- [ENUNCIADO]: Reescreva em forma de lista o parágrafo do trecho da página que começa com "Já para a prevenção secundária", preservando suas informações principais.

- [TRECHO DA PÁGINA]:
---

Ela adiantou que a mulher sangra no exercício físico, ao defecar, quando pega em peso e ao realizar até mesmo, a relação sexual. “O sangramento fora do período menstrual se mostra como sinal mais frequente nesses casos de câncer invasivo de colo uterino”, alertou.
Wanúzia lembrou que a prevenção básica preconizada nacionalmente é alcançada nos serviços públicos de saúde com a vacina contra o HPV para meninos e meninas dos nove aos 14 anos de idade, e sistemas privados a partir dos nove anos, que é uma prevenção primária.
Já para a prevenção secundária, a ginecologista destacou que são realizados exames de rastreio da doença, como a citopatologia, considerado o exame principal, conhecido como exame de lâmina ou Papanicolau, que junto com a colpocitologia são absolutamente eficazes em descobrir lesões pré-cancerosas e infecções por HPV.

---

- [DADOS FORNECIDOS]:
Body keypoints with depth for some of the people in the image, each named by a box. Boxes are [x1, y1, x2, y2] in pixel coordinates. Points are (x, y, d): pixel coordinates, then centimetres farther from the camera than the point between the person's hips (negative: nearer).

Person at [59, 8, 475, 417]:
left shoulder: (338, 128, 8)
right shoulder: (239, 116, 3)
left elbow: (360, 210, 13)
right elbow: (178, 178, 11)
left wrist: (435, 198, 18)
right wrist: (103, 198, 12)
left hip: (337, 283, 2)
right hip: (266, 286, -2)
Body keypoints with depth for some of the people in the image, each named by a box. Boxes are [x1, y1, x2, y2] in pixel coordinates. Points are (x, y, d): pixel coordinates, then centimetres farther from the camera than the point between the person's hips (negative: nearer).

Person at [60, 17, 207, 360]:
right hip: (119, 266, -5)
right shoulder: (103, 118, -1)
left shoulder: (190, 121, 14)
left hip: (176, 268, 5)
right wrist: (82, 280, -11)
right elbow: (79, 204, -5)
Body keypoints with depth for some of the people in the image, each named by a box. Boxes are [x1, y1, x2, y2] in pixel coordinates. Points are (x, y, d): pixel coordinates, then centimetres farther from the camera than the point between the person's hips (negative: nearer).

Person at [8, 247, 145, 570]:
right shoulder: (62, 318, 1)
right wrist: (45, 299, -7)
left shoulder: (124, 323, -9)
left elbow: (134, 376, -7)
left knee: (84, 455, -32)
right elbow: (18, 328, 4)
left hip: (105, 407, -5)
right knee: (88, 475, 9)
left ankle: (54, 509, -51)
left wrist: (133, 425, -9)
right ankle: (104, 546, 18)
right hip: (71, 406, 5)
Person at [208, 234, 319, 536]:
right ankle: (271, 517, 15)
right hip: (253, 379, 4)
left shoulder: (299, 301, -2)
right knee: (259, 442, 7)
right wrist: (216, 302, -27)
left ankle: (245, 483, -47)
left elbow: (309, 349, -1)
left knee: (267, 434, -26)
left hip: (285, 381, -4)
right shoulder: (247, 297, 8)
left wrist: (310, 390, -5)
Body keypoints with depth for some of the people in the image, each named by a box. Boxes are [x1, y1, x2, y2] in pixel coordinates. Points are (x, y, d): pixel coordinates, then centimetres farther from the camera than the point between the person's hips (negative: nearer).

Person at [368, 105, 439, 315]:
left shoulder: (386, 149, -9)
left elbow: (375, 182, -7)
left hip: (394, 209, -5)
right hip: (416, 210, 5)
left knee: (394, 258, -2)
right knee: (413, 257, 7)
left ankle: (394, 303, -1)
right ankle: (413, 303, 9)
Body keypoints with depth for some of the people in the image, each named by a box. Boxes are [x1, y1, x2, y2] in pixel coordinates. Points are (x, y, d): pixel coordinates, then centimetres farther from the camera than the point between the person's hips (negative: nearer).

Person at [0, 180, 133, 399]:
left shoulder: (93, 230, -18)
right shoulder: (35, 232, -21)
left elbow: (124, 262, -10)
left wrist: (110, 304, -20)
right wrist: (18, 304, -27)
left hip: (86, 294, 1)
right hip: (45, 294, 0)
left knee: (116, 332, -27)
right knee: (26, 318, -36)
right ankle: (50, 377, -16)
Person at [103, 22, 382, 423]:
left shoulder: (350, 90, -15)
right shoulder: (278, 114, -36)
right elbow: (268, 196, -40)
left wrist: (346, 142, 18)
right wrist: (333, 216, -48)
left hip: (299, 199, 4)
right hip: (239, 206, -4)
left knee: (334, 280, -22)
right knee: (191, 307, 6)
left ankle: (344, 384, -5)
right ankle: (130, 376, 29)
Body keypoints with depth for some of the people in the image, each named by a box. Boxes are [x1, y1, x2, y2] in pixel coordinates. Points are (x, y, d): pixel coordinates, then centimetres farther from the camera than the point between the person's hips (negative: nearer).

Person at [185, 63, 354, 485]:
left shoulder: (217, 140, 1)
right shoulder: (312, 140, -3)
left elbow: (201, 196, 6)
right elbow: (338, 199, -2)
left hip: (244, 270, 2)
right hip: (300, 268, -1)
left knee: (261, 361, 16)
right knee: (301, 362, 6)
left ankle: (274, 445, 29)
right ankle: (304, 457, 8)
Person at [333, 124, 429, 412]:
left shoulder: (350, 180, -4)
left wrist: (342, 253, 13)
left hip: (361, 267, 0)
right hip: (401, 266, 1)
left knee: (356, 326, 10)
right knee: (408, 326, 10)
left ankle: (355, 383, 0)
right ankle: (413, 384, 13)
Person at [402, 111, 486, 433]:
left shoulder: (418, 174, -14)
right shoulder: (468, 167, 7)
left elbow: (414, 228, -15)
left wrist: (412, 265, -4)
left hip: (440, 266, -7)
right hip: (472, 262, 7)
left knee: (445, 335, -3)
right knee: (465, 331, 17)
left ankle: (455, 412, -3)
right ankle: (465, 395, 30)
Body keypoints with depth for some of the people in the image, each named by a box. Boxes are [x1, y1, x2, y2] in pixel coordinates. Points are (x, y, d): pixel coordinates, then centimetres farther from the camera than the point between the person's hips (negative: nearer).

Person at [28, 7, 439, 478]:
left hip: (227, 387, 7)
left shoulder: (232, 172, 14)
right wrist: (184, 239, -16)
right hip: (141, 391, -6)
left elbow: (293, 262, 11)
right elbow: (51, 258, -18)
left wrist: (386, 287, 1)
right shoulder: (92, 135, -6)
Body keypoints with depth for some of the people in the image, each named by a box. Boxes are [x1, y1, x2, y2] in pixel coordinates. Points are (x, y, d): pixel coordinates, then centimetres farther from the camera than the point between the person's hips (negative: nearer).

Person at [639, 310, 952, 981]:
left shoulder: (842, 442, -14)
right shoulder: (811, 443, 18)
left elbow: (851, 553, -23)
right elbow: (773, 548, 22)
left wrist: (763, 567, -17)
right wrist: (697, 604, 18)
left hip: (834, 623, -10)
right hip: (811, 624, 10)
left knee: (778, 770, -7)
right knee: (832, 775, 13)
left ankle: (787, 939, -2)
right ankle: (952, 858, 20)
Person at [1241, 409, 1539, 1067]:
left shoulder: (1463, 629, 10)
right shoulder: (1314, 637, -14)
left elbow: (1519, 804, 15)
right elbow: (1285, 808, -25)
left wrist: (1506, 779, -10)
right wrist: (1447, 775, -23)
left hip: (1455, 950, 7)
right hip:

---

- [RESPOSTA ESPERADA]:
- Prevenção secundária: feita com exames de rastreio da doença, segundo a ginecologista.
- Exame principal: citopatologia, conhecida como exame de lâmina ou Papanicolau.
- Eficácia: junto com a colpocitologia, é absolutamente eficaz para descobrir lesões pré-cancerosas e infecções por HPV.